• _SOURCE_
— Begin —

There are many who are sceptical about this discovery. They are like the “flat earth theorists” who were alarmed with the discovery that the earth is round. However, there is a small minority which has realized the potential of this new discovery much before others. This small minority on the brink of a paradigm shift has already gained significant competitive advantage.
The knowledge that the non-conscious drives behaviour can create a huge impact across various fields: redrawing policy decisions, corporate strategies, directing innovation and design, redefining morality—in short, everywhere that human behaviour plays a role.
Let’s take an example of road safety. The message in the rear-view mirror of your automobile, “the objects in the mirror are closer than they appear”, is a perfect example of what is wrong with traditional communication strategy—the assumption that a direct communication to the conscious would automatically lead to the desired behavioural change. The automobile maker, having displayed this message on the rear-view mirror, can tick the check-box and be satisfied regardless of whether this actually helps the driver avoid accidents. But despite this overt communication, the driver’s brain cannot but see the objects in the mirror as farther away and cannot respond appropriately.
In various sectors, from improving financial inclusion to inculcating healthy habits to improving tax collection, the world of policymaking is strewn with rear-view mirror equivalents of communication. We are simply communicating the desired response rather than eliciting those responses through design. These perfect messages targeted at the conscious, rational self yield suboptimal results.
The inefficiency of the traditional communication has been the bane that policymakers and corporate strategists have had to endure for long. The solution is to leverage the fast, efficient non-conscious processes of the human brain to influence behaviour.
How do we communicate to the non-conscious? In the last few years, several studies have shown that it is possible to communicate at a threshold below human consciousness. While academic studies have shown effects of subliminal messaging in controlled lab environments, I have not come across too many successful real-world examples of this type of communication.

— End —

• _THE INPUT_

— Begin —

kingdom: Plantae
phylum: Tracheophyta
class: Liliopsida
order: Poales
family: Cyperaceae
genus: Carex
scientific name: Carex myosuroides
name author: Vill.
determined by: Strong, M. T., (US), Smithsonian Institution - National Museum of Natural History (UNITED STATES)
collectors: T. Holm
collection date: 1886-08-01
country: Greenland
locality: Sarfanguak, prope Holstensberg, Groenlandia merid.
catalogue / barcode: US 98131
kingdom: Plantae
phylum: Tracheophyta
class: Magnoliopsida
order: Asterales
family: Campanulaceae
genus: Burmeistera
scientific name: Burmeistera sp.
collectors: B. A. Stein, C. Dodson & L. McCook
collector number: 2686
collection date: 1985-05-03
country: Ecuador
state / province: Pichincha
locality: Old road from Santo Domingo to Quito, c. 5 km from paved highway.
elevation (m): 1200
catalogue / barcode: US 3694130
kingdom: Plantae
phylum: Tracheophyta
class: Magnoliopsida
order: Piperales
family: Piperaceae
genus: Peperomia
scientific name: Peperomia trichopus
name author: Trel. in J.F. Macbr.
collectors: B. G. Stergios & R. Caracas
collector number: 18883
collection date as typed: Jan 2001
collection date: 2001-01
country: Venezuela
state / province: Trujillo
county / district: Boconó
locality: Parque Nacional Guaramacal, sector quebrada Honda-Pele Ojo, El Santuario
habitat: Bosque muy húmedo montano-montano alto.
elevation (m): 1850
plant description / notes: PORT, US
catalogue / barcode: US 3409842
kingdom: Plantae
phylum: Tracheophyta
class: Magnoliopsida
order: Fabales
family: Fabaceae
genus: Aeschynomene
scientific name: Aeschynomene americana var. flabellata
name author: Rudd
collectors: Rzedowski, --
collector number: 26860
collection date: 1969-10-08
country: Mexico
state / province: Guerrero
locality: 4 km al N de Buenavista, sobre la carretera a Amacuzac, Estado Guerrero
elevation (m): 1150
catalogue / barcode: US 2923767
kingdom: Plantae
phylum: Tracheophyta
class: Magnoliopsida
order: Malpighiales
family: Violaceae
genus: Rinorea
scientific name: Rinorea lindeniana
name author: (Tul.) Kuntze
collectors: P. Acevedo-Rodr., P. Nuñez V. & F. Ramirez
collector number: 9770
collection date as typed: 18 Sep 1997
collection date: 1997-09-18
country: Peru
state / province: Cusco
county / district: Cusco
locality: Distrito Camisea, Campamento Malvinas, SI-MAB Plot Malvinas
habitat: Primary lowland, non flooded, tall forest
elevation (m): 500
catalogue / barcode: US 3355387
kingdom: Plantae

— End —

• _WHAT TO WORK ON_
- 1) According to the passage on non-conscious behavior, in which policymaking sectors are rear-view mirror equivalents of communication found? List them.
- 2) Recast the part of the listing that opens with its first line and closes with the line containing "collection date: 1985-05-03" as a numbered list, leaving out blank lines.
The listing has no connection to the passage on non-conscious behavior.

• _WORKED ANSWERS_
- 1)
- Improving financial inclusion
- Inculcating healthy habits
- Improving tax collection

- 2)
1. kingdom: Plantae
2. phylum: Tracheophyta
3. class: Liliopsida
4. order: Poales
5. family: Cyperaceae
6. genus: Carex
7. scientific name: Carex myosuroides
8. name author: Vill.
9. determined by: Strong, M. T., (US), Smithsonian Institution - National Museum of Natural History (UNITED STATES)
10. collectors: T. Holm
11. collection date: 1886-08-01
12. country: Greenland
13. locality: Sarfanguak, prope Holstensberg, Groenlandia merid.
14. catalogue / barcode: US 98131
15. kingdom: Plantae
16. phylum: Tracheophyta
17. class: Magnoliopsida
18. order: Asterales
19. family: Campanulaceae
20. genus: Burmeistera
21. scientific name: Burmeistera sp.
22. collectors: B. A. Stein, C. Dodson & L. McCook
23. collector number: 2686
24. collection date: 1985-05-03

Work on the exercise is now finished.